Reproduce every line of the records below word for word, keeping them in the same order.

[begin Data extract]

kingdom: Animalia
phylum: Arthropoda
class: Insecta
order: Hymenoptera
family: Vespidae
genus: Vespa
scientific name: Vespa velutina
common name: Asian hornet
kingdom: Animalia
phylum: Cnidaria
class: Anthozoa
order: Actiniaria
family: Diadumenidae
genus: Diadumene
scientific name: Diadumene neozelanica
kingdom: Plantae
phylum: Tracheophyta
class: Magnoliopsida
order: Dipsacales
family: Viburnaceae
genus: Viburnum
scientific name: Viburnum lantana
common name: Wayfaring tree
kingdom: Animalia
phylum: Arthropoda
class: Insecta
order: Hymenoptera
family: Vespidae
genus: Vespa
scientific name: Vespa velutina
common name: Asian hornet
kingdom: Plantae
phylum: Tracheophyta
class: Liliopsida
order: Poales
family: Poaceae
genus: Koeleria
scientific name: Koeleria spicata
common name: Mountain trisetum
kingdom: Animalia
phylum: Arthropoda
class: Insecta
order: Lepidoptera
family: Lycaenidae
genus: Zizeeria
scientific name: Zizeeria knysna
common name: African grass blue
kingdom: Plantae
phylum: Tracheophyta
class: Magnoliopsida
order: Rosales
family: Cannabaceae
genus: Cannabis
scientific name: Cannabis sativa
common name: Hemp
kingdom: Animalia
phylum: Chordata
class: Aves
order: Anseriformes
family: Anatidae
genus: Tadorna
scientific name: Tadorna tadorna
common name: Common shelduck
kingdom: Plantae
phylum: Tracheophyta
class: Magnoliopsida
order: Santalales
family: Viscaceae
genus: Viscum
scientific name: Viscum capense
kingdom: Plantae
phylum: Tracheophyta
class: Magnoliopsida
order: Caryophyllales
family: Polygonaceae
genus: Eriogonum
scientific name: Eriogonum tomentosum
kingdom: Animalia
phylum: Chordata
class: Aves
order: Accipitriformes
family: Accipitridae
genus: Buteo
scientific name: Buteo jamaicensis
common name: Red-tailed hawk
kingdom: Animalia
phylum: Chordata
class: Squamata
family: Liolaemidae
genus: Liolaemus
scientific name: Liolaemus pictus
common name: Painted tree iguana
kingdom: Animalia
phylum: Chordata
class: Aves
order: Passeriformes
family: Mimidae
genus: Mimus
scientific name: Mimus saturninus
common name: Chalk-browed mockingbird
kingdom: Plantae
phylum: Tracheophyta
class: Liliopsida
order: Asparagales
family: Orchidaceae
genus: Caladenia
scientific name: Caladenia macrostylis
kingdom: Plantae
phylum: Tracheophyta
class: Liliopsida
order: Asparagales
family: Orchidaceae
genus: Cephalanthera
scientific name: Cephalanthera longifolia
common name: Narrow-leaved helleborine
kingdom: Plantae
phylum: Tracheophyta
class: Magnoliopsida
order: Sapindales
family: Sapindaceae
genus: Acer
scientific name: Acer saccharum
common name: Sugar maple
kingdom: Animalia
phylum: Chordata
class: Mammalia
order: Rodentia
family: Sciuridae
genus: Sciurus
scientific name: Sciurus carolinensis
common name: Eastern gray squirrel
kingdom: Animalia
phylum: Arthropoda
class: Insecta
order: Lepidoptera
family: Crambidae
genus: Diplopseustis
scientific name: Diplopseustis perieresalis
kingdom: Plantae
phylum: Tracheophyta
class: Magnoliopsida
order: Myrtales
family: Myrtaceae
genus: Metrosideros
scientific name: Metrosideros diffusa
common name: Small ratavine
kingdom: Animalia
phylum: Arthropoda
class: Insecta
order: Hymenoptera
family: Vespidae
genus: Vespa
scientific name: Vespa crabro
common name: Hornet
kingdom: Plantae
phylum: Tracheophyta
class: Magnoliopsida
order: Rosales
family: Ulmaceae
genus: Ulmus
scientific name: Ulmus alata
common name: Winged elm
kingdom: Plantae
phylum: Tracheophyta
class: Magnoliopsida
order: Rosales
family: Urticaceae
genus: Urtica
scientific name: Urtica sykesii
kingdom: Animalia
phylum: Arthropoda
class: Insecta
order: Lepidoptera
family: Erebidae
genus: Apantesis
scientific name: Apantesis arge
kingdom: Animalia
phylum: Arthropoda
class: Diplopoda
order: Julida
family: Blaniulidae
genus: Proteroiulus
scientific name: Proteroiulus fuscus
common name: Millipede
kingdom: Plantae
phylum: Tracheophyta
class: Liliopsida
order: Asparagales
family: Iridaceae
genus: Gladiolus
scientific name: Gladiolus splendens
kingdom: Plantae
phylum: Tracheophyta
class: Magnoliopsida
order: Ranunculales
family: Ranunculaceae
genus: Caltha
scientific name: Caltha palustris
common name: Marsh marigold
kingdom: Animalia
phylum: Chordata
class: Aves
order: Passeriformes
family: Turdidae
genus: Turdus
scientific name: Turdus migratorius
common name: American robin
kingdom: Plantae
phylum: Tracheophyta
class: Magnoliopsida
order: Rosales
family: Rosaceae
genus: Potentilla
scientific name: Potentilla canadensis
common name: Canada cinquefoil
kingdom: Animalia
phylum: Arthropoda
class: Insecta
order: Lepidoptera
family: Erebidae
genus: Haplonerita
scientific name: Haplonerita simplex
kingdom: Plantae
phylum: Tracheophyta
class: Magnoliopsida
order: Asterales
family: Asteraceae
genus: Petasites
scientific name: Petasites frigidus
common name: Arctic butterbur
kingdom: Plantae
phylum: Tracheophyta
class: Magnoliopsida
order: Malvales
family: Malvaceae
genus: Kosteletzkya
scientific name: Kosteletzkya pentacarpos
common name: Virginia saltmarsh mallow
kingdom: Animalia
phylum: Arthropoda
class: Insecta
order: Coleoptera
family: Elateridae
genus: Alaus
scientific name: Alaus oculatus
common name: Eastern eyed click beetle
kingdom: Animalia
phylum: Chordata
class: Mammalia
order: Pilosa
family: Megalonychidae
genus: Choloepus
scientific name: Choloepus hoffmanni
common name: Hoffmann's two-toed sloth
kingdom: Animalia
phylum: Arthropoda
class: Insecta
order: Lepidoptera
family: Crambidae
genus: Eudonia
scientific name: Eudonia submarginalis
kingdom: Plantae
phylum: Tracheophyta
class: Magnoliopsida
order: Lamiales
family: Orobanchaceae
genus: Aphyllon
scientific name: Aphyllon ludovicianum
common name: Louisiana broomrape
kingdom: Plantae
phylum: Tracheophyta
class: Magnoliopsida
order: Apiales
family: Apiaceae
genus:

[end Data extract]

Answer to this exercise
kingdom: Animalia
phylum: Arthropoda
class: Insecta
order: Hymenoptera
family: Vespidae
genus: Vespa
scientific name: Vespa velutina
common name: Asian hornet
kingdom: Animalia
phylum: Cnidaria
class: Anthozoa
order: Actiniaria
family: Diadumenidae
genus: Diadumene
scientific name: Diadumene neozelanica
kingdom: Plantae
phylum: Tracheophyta
class: Magnoliopsida
order: Dipsacales
family: Viburnaceae
genus: Viburnum
scientific name: Viburnum lantana
common name: Wayfaring tree
kingdom: Animalia
phylum: Arthropoda
class: Insecta
order: Hymenoptera
family: Vespidae
genus: Vespa
scientific name: Vespa velutina
common name: Asian hornet
kingdom: Plantae
phylum: Tracheophyta
class: Liliopsida
order: Poales
family: Poaceae
genus: Koeleria
scientific name: Koeleria spicata
common name: Mountain trisetum
kingdom: Animalia
phylum: Arthropoda
class: Insecta
order: Lepidoptera
family: Lycaenidae
genus: Zizeeria
scientific name: Zizeeria knysna
common name: African grass blue
kingdom: Plantae
phylum: Tracheophyta
class: Magnoliopsida
order: Rosales
family: Cannabaceae
genus: Cannabis
scientific name: Cannabis sativa
common name: Hemp
kingdom: Animalia
phylum: Chordata
class: Aves
order: Anseriformes
family: Anatidae
genus: Tadorna
scientific name: Tadorna tadorna
common name: Common shelduck
kingdom: Plantae
phylum: Tracheophyta
class: Magnoliopsida
order: Santalales
family: Viscaceae
genus: Viscum
scientific name: Viscum capense
kingdom: Plantae
phylum: Tracheophyta
class: Magnoliopsida
order: Caryophyllales
family: Polygonaceae
genus: Eriogonum
scientific name: Eriogonum tomentosum
kingdom: Animalia
phylum: Chordata
class: Aves
order: Accipitriformes
family: Accipitridae
genus: Buteo
scientific name: Buteo jamaicensis
common name: Red-tailed hawk
kingdom: Animalia
phylum: Chordata
class: Squamata
family: Liolaemidae
genus: Liolaemus
scientific name: Liolaemus pictus
common name: Painted tree iguana
kingdom: Animalia
phylum: Chordata
class: Aves
order: Passeriformes
family: Mimidae
genus: Mimus
scientific name: Mimus saturninus
common name: Chalk-browed mockingbird
kingdom: Plantae
phylum: Tracheophyta
class: Liliopsida
order: Asparagales
family: Orchidaceae
genus: Caladenia
scientific name: Caladenia macrostylis
kingdom: Plantae
phylum: Tracheophyta
class: Liliopsida
order: Asparagales
family: Orchidaceae
genus: Cephalanthera
scientific name: Cephalanthera longifolia
common name: Narrow-leaved helleborine
kingdom: Plantae
phylum: Tracheophyta
class: Magnoliopsida
order: Sapindales
family: Sapindaceae
genus: Acer
scientific name: Acer saccharum
common name: Sugar maple
kingdom: Animalia
phylum: Chordata
class: Mammalia
order: Rodentia
family: Sciuridae
genus: Sciurus
scientific name: Sciurus carolinensis
common name: Eastern gray squirrel
kingdom: Animalia
phylum: Arthropoda
class: Insecta
order: Lepidoptera
family: Crambidae
genus: Diplopseustis
scientific name: Diplopseustis perieresalis
kingdom: Plantae
phylum: Tracheophyta
class: Magnoliopsida
order: Myrtales
family: Myrtaceae
genus: Metrosideros
scientific name: Metrosideros diffusa
common name: Small ratavine
kingdom: Animalia
phylum: Arthropoda
class: Insecta
order: Hymenoptera
family: Vespidae
genus: Vespa
scientific name: Vespa crabro
common name: Hornet
kingdom: Plantae
phylum: Tracheophyta
class: Magnoliopsida
order: Rosales
family: Ulmaceae
genus: Ulmus
scientific name: Ulmus alata
common name: Winged elm
kingdom: Plantae
phylum: Tracheophyta
class: Magnoliopsida
order: Rosales
family: Urticaceae
genus: Urtica
scientific name: Urtica sykesii
kingdom: Animalia
phylum: Arthropoda
class: Insecta
order: Lepidoptera
family: Erebidae
genus: Apantesis
scientific name: Apantesis arge
kingdom: Animalia
phylum: Arthropoda
class: Diplopoda
order: Julida
family: Blaniulidae
genus: Proteroiulus
scientific name: Proteroiulus fuscus
common name: Millipede
kingdom: Plantae
phylum: Tracheophyta
class: Liliopsida
order: Asparagales
family: Iridaceae
genus: Gladiolus
scientific name: Gladiolus splendens
kingdom: Plantae
phylum: Tracheophyta
class: Magnoliopsida
order: Ranunculales
family: Ranunculaceae
genus: Caltha
scientific name: Caltha palustris
common name: Marsh marigold
kingdom: Animalia
phylum: Chordata
class: Aves
order: Passeriformes
family: Turdidae
genus: Turdus
scientific name: Turdus migratorius
common name: American robin
kingdom: Plantae
phylum: Tracheophyta
class: Magnoliopsida
order: Rosales
family: Rosaceae
genus: Potentilla
scientific name: Potentilla canadensis
common name: Canada cinquefoil
kingdom: Animalia
phylum: Arthropoda
class: Insecta
order: Lepidoptera
family: Erebidae
genus: Haplonerita
scientific name: Haplonerita simplex
kingdom: Plantae
phylum: Tracheophyta
class: Magnoliopsida
order: Asterales
family: Asteraceae
genus: Petasites
scientific name: Petasites frigidus
common name: Arctic butterbur
kingdom: Plantae
phylum: Tracheophyta
class: Magnoliopsida
order: Malvales
family: Malvaceae
genus: Kosteletzkya
scientific name: Kosteletzkya pentacarpos
common name: Virginia saltmarsh mallow
kingdom: Animalia
phylum: Arthropoda
class: Insecta
order: Coleoptera
family: Elateridae
genus: Alaus
scientific name: Alaus oculatus
common name: Eastern eyed click beetle
kingdom: Animalia
phylum: Chordata
class: Mammalia
order: Pilosa
family: Megalonychidae
genus: Choloepus
scientific name: Choloepus hoffmanni
common name: Hoffmann's two-toed sloth
kingdom: Animalia
phylum: Arthropoda
class: Insecta
order: Lepidoptera
family: Crambidae
genus: Eudonia
scientific name: Eudonia submarginalis
kingdom: Plantae
phylum: Tracheophyta
class: Magnoliopsida
order: Lamiales
family: Orobanchaceae
genus: Aphyllon
scientific name: Aphyllon ludovicianum
common name: Louisiana broomrape
kingdom: Plantae
phylum: Tracheophyta
class: Magnoliopsida
order: Apiales
family: Apiaceae
genus:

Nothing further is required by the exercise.